I Get So Emotional: An Exploration of Our Attachment to Plants
“When I see one of the old English flowers grown of those days, blooming now in my garden, from an unbroken chain of blossom to seed of nearly three centuries, I thank the flower for all that its forebears did to comfort my forebears, and I cherish it with added tenderness.”
Alice Morse Earle, American historian and author, 1901
Alice has got it exactly right – there’s a heart connection to plants from days gone by. And isn’t a heart connection to the food that nourishes our bodies and the gardens that sustain our souls exactly what we need these days?
I get attached to plants the way most people form attachments to children, pets, favourite books, or treasured keepsakes (I love all those things too!). I baby my favourite plants, coax them along with encouraging words, tell them how beautiful they are, and grieve if they die.
In a way, plants with a past are keepsakes or heirlooms too. I don’t usually form these attachments to plants I bring home from the nursery. I’m talking about plants and seeds that come with connections. The lilac bush planted to commemorate the birth of a baby; the seeds shared by a family member who has grown and saved them all their life; the irises obtained from a neighbour no longer alive.
Heirloom keepsakes can make us all mushy and emotional. Just as I get sentimental about the antique tea set that was passed down to me through family generations, so I am also fond of the heritage varieties of plants in my garden. That century-old tea set, those seeds your grandmother used to plant – they’re both heirlooms.
“Passalongs are plants that have survived in gardens for decades by being handed from one person to another.”
Steve Bender & Felder Rushing, Passalong Plants
One term for these garden keepsakes, if you’ve received them from someone else, is passalong plants. I can picture the handing over of plants or seeds across the fence from one gardener to another, along with words of advice on how to settle the newcomer into its new site. There’s a person-to-person link that remains unbroken as long as the plant remains alive or the seed continues to be viable. It’s the perfect definition of an heirloom – something treasured that is passed from one person to another.

I’m reminded of a lovely old dianthus that had been in my grandparents’ Sunshine Coast rockery forever. Its single pink blooms with spiky grey-blue foliage and that heady, spicy fragrance were one of the only things that could lure me close to that rock wall as a child (there were known garter snakes in that wall!).
Decades later, after first my grandmother then grandfather passed away, we gathered at their home to ready it for sale. As I took a final stroll through the garden, I spied those pinks blooming among the rocks. Next thing you know I had a shovel in my hand and a plastic bag to put a piece of the plant in.
I tenderly planted it in a section of my garden, and nursed it along. But it was too damp there and the pinks struggled. One spring, it seemed to be gone, until one small sprout pushed its way above ground.
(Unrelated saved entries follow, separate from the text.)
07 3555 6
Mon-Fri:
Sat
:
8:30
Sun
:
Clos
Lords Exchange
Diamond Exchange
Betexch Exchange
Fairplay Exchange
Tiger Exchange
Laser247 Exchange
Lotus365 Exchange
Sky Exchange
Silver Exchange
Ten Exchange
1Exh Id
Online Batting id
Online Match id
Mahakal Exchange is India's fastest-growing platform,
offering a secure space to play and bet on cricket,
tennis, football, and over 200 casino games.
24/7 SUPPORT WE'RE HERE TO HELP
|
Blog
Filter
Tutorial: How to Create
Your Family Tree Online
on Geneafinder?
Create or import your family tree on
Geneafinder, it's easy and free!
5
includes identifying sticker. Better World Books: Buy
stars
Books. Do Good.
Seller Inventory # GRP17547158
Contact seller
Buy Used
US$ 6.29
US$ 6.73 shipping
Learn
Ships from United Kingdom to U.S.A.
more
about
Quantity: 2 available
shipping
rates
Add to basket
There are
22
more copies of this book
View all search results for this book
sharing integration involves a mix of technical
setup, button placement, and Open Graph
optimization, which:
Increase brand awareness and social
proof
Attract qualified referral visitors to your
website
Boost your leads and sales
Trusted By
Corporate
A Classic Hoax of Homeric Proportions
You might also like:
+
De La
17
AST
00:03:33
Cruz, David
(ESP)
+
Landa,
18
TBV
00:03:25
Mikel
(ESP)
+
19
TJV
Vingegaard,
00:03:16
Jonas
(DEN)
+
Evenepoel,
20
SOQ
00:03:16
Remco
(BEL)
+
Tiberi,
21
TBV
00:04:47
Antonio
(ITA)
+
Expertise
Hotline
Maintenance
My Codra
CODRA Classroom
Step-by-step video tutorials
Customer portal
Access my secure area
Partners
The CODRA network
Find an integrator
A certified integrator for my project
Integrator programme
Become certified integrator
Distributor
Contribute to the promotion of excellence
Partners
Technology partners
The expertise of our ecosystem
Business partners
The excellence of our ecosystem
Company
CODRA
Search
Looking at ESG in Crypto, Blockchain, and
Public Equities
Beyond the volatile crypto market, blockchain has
I guarded and urged it on, then one day got over-zealous with my nearby digging and decapitated the tiny shoot. I still mourn it, and pinks are still one of my favourite spring flowers.

When I moved from the Vancouver area to the Okanagan I brought many plants with me that I thought would do well in this semi-arid region. But I couldn’t bring my star magnolia tree, which my husband had given me for our anniversary (he knows the way to my heart!) or my ‘Buff Beauty’ rose. I still get sad when I think of leaving them behind. I watch closely over my transplanted babies, and though some haven’t made it, I delight in the hardy old friends that are thriving.
Surely I can’t be the only one who gets so sentimental about my plants! Do you have treasured plants or seeds that hold a special place in your heart and garden? Tell us about them in the comments.
I love my garden plants that were slips from friends, and even more if they come with stories about family gardens and migration. I try to take extra care to propogate these and ensure they get passed along (with stories included)
I agree, Carolyn! Connecting to plants in these ways adds another whole dimension to gardening.